The video, which now has over 21 million views on YouTube, show two men pounding away to make yomogi (green mugwort mochi) and working at such a blazing speed that a slow-motion recap is necessary. The performative aspect of their process is part of the charm and draw to the shop.
Shaping the Dough
Once the dough has reached the right level of consistency, it is coated with mochiko (mochi flour made from sweet rice powder) to make it easier to handle, and then shaped into bite sized portions. Once the mochi has cooled, it can either be paired with different flavors to be eaten right away, dried to be used later on for ozoni new year’s soup, or placed in sealed plastic bags and frozen for up to 6 months!
Rolling and shaping mochi can get long and repetitive, so traditionally people would sing songs, chat, or even have competitions for who can complete a batch the fastest!
During the shaping process is also when the mochi is softest, so this is the ideal time to add flavors. Filled mochi can either be savory or sweet, with ground pork or sweet azuki bean paste being popular options. But this is the time to get creative! Some families will make a selection of different fillings and even exchange their homemade creations with friends and family.

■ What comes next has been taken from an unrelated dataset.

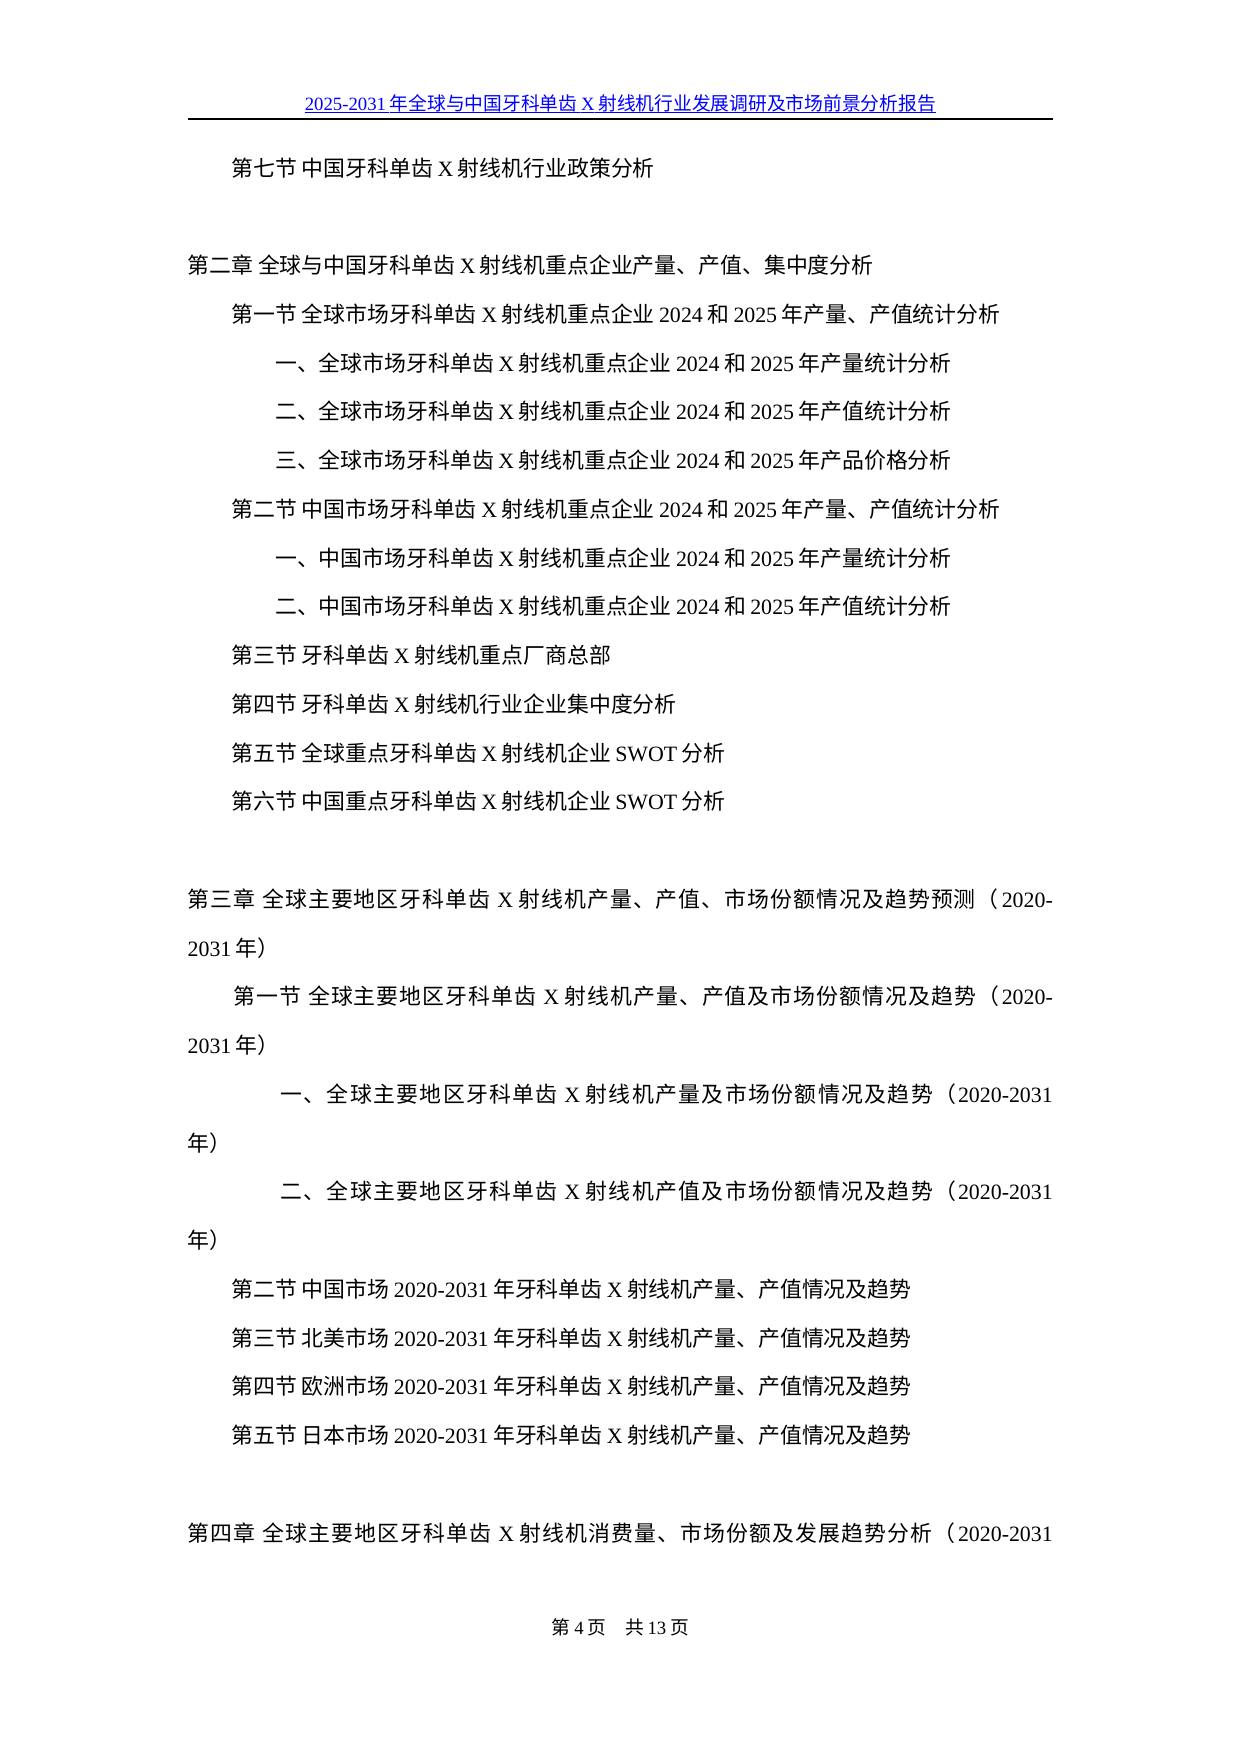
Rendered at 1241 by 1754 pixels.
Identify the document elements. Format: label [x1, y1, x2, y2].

Making mochi can either be an activity enjoyed with friends and family, or a large community affair. In the latter case, mochitsuki is part of a larger matsuri (festival) to celebrate the Japanese New Year. That means besides mochi making, there are plenty of other seasonal activities, such as theatrical and musical performances, games, writing your first kanji calligraphy of the year, and so much more!
Although mochitsuki used to only take place in Japan, with the Japanese diaspora growing as well as the interest in Japanese culture, mochi-making events are popping up all over the world. While mochi can now easily be made at home with a mochi-making machine, many Japanese culture centers are using the activity to reach out to their communities and to educate people about Japanese culture.
Mochi For Good Luck?
People have been munching away on mochi in Japan for over 1000 years! The food was first introduced from China during the Heian Era (794-1185) and was quickly adopted into Japanese culture. After so many years, Japan has carved out its own unique mochi culture and the food remains a popular staple in everyday life.
Kagami Mochi is a two-tiered mochi decoration with a mandarin on top that is both a decoration and an offering during New Year’s. This is purposely done so that when the mochi is eaten, it is tough, which is believed to keep your teeth and bones strong for the year to come. The word mochi itself means “to hold” or “to have” which is another reference to getting and keeping good fortune in the new year.